For consumers, the higher costs at a time of rising inflation that has already pushed up food prices recently may just be another added burden.

Ms Cheryl Lee, a 27-year-old copywriter, said: “I think (any price increase) has to be within reason and within people’s means of living.

“A small increase of S$1 to S$2 may be all right, but if it consistently increases and goes beyond what people can afford, what then?”

Ms Lee, who orders food delivery once or twice a week, said that she would stop and find a more “cost-effective alternative” if costs do get passed on to consumers and the price increase goes too far especially given the uncertain global economic conditions .

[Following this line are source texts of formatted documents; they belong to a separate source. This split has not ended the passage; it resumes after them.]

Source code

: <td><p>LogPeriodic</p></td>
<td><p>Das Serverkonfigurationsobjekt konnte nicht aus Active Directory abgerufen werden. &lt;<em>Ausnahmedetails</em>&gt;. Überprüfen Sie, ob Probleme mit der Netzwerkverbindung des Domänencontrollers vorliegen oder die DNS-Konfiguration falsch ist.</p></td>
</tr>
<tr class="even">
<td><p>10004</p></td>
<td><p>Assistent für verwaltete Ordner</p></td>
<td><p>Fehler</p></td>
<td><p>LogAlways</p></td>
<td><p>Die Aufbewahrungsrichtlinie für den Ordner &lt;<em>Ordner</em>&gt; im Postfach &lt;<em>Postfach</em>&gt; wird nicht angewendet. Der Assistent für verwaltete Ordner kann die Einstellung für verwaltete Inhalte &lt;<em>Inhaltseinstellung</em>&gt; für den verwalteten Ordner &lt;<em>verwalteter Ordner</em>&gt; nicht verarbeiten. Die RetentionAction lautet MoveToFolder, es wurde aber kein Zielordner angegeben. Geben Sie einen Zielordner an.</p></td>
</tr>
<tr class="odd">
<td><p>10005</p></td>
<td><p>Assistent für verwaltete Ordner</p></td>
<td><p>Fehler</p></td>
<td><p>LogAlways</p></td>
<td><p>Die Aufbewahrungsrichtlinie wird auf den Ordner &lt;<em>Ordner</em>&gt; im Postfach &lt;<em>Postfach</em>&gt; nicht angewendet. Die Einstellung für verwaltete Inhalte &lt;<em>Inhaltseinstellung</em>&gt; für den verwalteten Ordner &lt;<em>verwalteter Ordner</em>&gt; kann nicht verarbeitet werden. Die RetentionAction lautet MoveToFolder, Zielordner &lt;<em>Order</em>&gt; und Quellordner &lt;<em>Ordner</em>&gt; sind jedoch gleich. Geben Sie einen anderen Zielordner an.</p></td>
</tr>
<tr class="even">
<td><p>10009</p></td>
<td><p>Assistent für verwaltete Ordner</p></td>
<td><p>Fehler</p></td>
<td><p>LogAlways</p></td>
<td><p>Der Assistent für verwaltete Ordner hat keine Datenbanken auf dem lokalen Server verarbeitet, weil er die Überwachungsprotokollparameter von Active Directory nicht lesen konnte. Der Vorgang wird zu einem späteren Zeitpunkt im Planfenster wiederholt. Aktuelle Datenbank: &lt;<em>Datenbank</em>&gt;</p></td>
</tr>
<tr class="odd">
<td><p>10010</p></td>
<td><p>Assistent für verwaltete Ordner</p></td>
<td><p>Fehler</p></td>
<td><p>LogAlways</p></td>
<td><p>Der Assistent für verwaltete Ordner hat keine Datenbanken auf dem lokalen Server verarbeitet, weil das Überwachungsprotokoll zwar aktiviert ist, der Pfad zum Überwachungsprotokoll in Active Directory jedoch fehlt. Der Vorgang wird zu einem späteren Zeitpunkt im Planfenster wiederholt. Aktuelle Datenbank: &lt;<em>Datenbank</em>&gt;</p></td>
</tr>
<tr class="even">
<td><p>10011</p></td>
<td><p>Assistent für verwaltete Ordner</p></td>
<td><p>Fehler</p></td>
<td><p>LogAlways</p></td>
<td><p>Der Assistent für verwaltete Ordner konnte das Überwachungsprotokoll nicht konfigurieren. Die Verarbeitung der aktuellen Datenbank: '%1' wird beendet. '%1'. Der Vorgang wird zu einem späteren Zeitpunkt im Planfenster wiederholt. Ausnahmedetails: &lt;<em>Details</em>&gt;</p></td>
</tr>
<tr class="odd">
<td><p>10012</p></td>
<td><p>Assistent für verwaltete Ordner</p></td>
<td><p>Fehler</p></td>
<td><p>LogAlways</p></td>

Similarly, 19-year-old student Qistina Farisha Safrani Binte Mohamed Faizal, who orders food deliveries at least four times a week, said that platform companies should absorb more of the increased costs rather than pass it down to consumers via higher fees.

“There is already a marked-up price for food when using Grab plus another S$3 to S$4 for delivery fees, which goes to the company.

“So I feel like increasing the price of the delivery fee isn’t really going to help the delivery driver because they don’t get everything,” she said.

Others added that they were willing to pay slightly higher prices if it helped improve the welfare of workers.

Student Mohammad Mudhafar Subque Mustapa, 19, who spends about S$3 to S$4 on delivery fees for his orders, said: “I’m okay with paying up to S$5 (for delivery fees) if it means that these workers will have a more convenient situation when they have to deal with injuries.”